* [THE TASK]
Reproduce word for word the passage of the music teacher's forum post below, starting with "What you really" and going on through "this for free!".

* [EXCERPT TO READ]
Registered: 07/26/04
Posts: 232
Loc: Mason, Michigan
Being a graduate of teachers college with a masters degree one of the classes I took - class room management- we actually spent a week learning different ways to say insulting things and come across like cream and sweet sugar to the parents and kids. I thought I would post a few here just for some laughs and general information sharing.
Some of them that I remember and still use:

What To Say:
At this time the student does not meet the goals required for promotion, however, with some more review and practice they can at a later date.
What you really mean:
Your kid is a prat who never practices and therefore needs to get off their butt and learn responsibility.

What to say:
The student is a joy to teach, however, we need to work on remaining on task during lessons when not performing weekly pieces.
What you mean:
Your kid is a pain in the butt and does not listen to anything I say. Teach them some discipline and respect for cryin out loud.

What to say:
Parents are reminded that lesson payments are due at the first lesson of each month for the entire month.
What you mean:
I can't live on air and water. I need to be paid.. hello,I don't do this for free!
I think back to idiot things people do and remember one student situation that I am still shocked over..and it was a parent that did this, not the kid. About three years ago I took on a new student. I had just met my husband at that time. Any how, the student comes to the first lesson with the father.We had all ready done the initial interview and had the paper work I needed all set, so I answered the door, shook the fathers hand and introduced myself in person this time and welcomed the student into the music room. I have always provided a sitting area in my living room and music area for parents while they wait. I motioned to the couch and told the father he was welcome to stay and to make himself at home. He took me literally- too literally. I started the lesson and half way through I notice dad was missing from the living room. I asked the student "where did dad go?" the student said "Im not sure." This head pokes back into the living room plate in hand and the dad asking "do you have any mayo?" -He was in my kitchen making a sandwich and helping himself to my wine coolers! I was floored.

* [LISTED RECORDS]
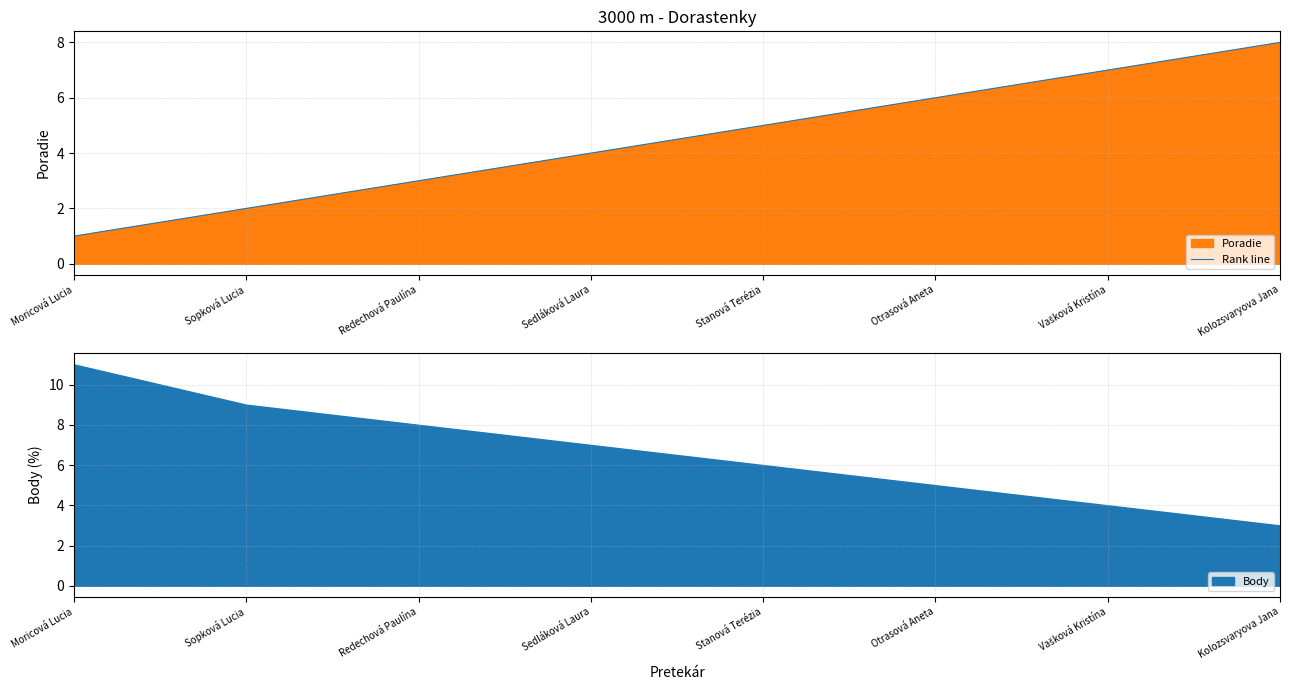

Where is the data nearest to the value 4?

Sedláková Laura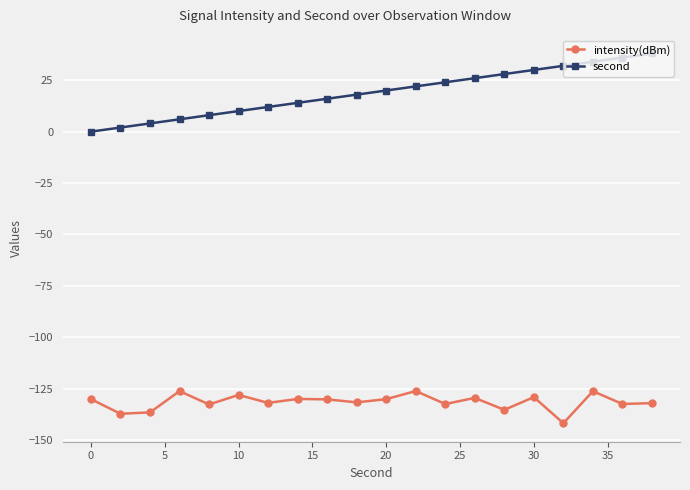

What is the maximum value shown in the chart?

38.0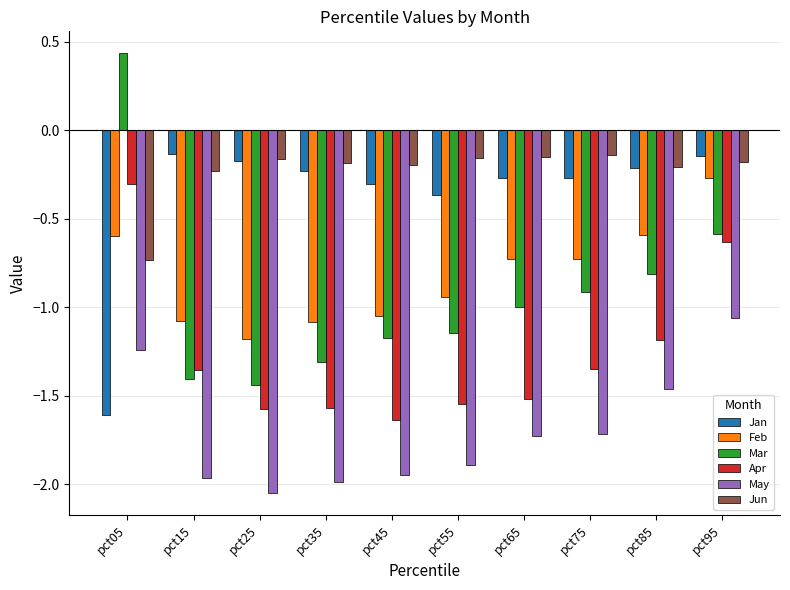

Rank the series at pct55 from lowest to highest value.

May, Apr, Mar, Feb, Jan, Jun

* [RESPONSE BOX]
What you really mean:
Your kid is a prat who never practices and therefore needs to get off their butt and learn responsibility.

What to say:
The student is a joy to teach, however, we need to work on remaining on task during lessons when not performing weekly pieces.
What you mean:
Your kid is a pain in the butt and does not listen to anything I say. Teach them some discipline and respect for cryin out loud.

What to say:
Parents are reminded that lesson payments are due at the first lesson of each month for the entire month.
What you mean:
I can't live on air and water. I need to be paid.. hello,I don't do this for free!